Of course in one sense this is a silly idea, even beyond the idea of there being a "gene" for luck. All of evolution is a game of chance, with a few adaptations that skew the odds. No living thing would be here today if its ancestors hadn't been lucky.
But there's a far grislier frame in which the idea has been explored. The Spanish film Intacto is about people with supernatural luckiness; they're even able to steal others' luck. Max von Sydow is always good but the film spends too much time on European cinematography tricks and not enough developing the idea (nb, if you like cinematography, don't write this film off on that basis - I like the ideas and don't care what it looks like. To auditory-learning bastards like myself the book is always better.) It's eventually revealed that von Sydow's character learned of his extraordinary luck when he was living in a German prison camp, and the people around him were executed one by one. He was the last - and of course, that's when the Germans abandoned the camp and the Allies came.
Art imitates life even without trying. Der Spiegel tells the story of a still-living Auschwitz inmate: "When they had no more use for [Yitzhak Ganon], the Nazis sent him to the gas chamber. He survived only by chance: The gas chamber held only 200 people. Ganon was number 201. On January 27, 1945, Auschwitz was liberated by Soviet troops." Read more about Ganon's story here.

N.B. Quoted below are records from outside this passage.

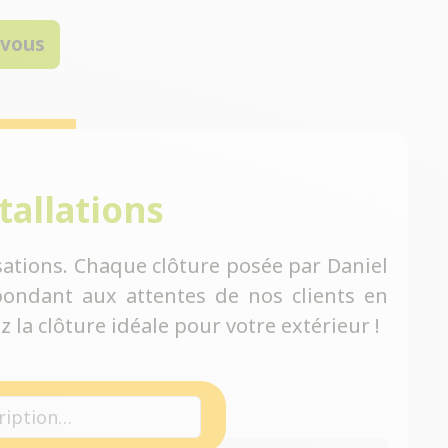
-vous
tallations
ations. Chaque clôture posée par Daniel
ondant aux attentes de nos clients en
 la clôture idéale pour votre extérieur !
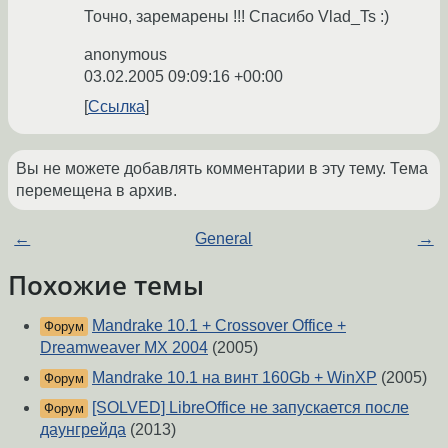
Точно, заремарены !!! Спасибо Vlad_Ts :)
anonymous
03.02.2005 09:09:16 +00:00
Ссылка
Вы не можете добавлять комментарии в эту тему. Тема
перемещена в архив.
←
General
→
Похожие темы
Mandrake 10.1 + Crossover Office +
Форум
Dreamweaver MX 2004
(2005)
Mandrake 10.1 на винт 160Gb + WinXP
(2005)
Форум
[SOLVED] LibreOffice не запускается после
Форум
даунгрейда
(2013)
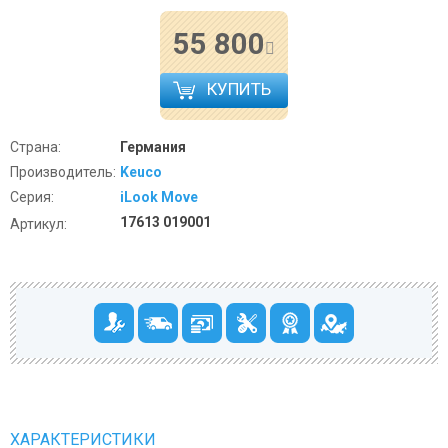
55 800
КУПИТЬ
Страна:
Германия
Производитель:
Keuco
Серия:
iLook Move
17613 019001
Артикул:
ХАРАКТЕРИСТИКИ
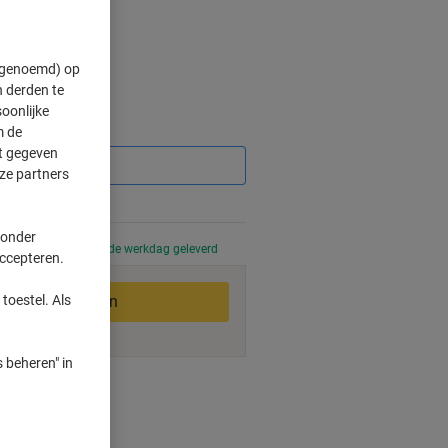
" genoemd) op
 derden te
oonlijke
Korting
m de
ft gegeven
ze partners
 onder
 uur besteld, volgende werkdag geleverd
accepteren.
In winkelwagen
toestel. Als
 beheren" in
smogelijkheden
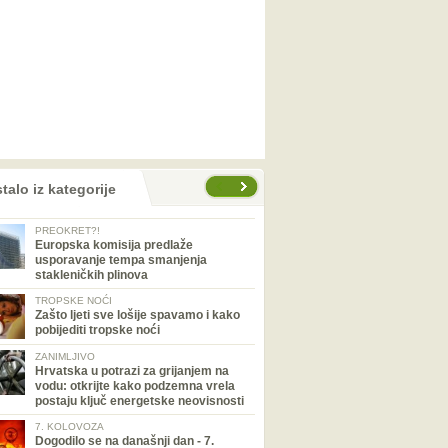
talo iz kategorije
PREOKRET?!
Europska komisija predlaže
usporavanje tempa smanjenja
stakleničkih plinova
TROPSKE NOĆI
Zašto ljeti sve lošije spavamo i kako
pobijediti tropske noći
ZANIMLJIVO
Hrvatska u potrazi za grijanjem na
vodu: otkrijte kako podzemna vrela
postaju ključ energetske neovisnosti
7. KOLOVOZA
Dogodilo se na današnji dan - 7.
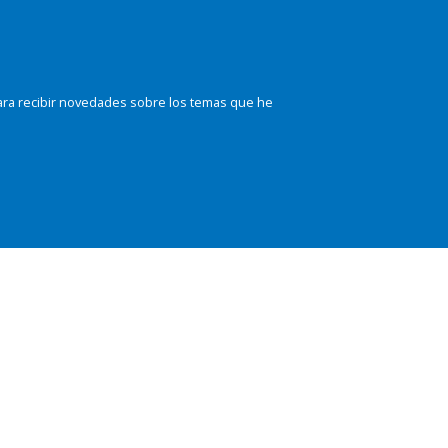
ara recibir novedades sobre los temas que he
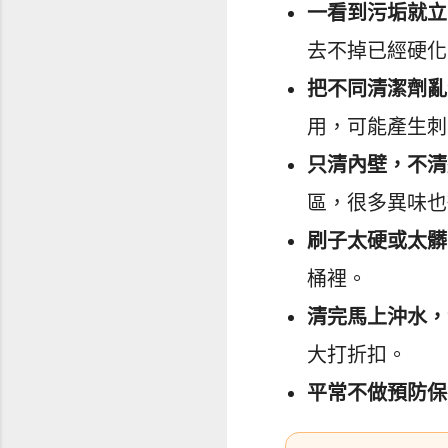
一看到污垢就立
去不掉已經硬化
把不同清潔劑亂
用，可能產生刺
只清內壁，不清
區，很多異味也
刷子太硬或太髒
桶裡。
清完馬上沖水，
大打折扣。
平常不做預防保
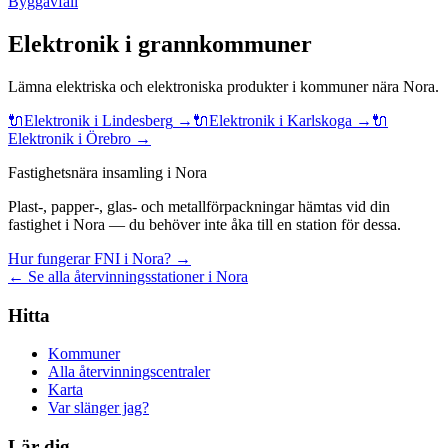
Byggavfall
Elektronik
i grannkommuner
Lämna
elektriska och elektroniska produkter
i kommuner nära
Nora
.
🔌
Elektronik
i
Lindesberg
→
🔌
Elektronik
i
Karlskoga
→
🔌
Elektronik
i
Örebro
→
Fastighetsnära insamling i Nora
Plast-, papper-, glas- och metallförpackningar hämtas vid din
fastighet i Nora — du behöver inte åka till en station för dessa.
Hur fungerar FNI i Nora? →
← Se alla återvinningsstationer i Nora
Hitta
Kommuner
Alla återvinningscentraler
Karta
Var slänger jag?
Lär dig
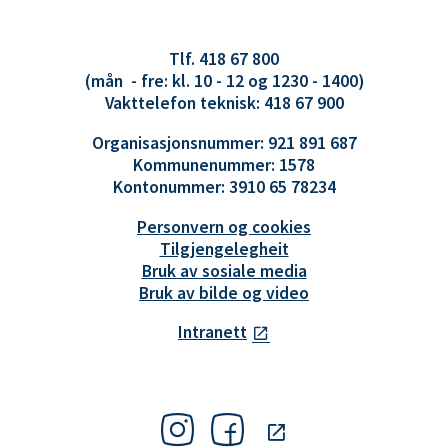
Tlf. 418 67 800
(mån - fre: kl. 10 - 12 og 1230 - 1400)
Vakttelefon teknisk: 418 67 900
Organisasjonsnummer: 921 891 687
Kommunenummer: 1578
Kontonummer: 3910 65 78234
Personvern og cookies
Tilgjengelegheit
Bruk av sosiale media
Bruk av bilde og video
Intranett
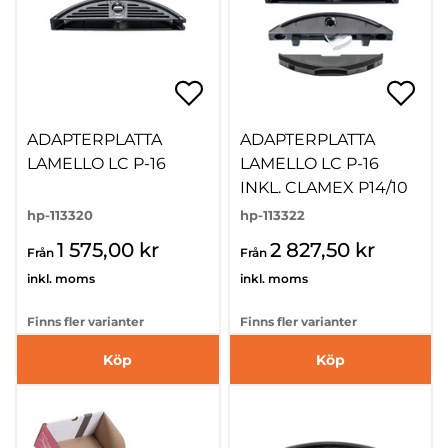
ADAPTERPLATTA
ADAPTERPLATTA
LAMELLO LC P-16
LAMELLO LC P-16
INKL. CLAMEX P14/10
hp-113320
hp-113322
1 575,00 kr
2 827,50 kr
Från
Från
inkl. moms
inkl. moms
Finns fler varianter
Finns fler varianter
Köp
Köp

It's an odd feeling to be one person away from (in)famous people. A physician who came to talk to my med school class was imprisoned at Auschwitz when she was a little girl, and while she was there she met a doctor who gave her candy. The following sentence may seem frivolous but it doesn't feel that way to me. If we can play six degrees of Kevin Bacon with the people we meet in our lives - and that seems a more meaningful version than movies - this means that I'm only one person removed from Josef Mengele. If reading a blog counts, you're only two.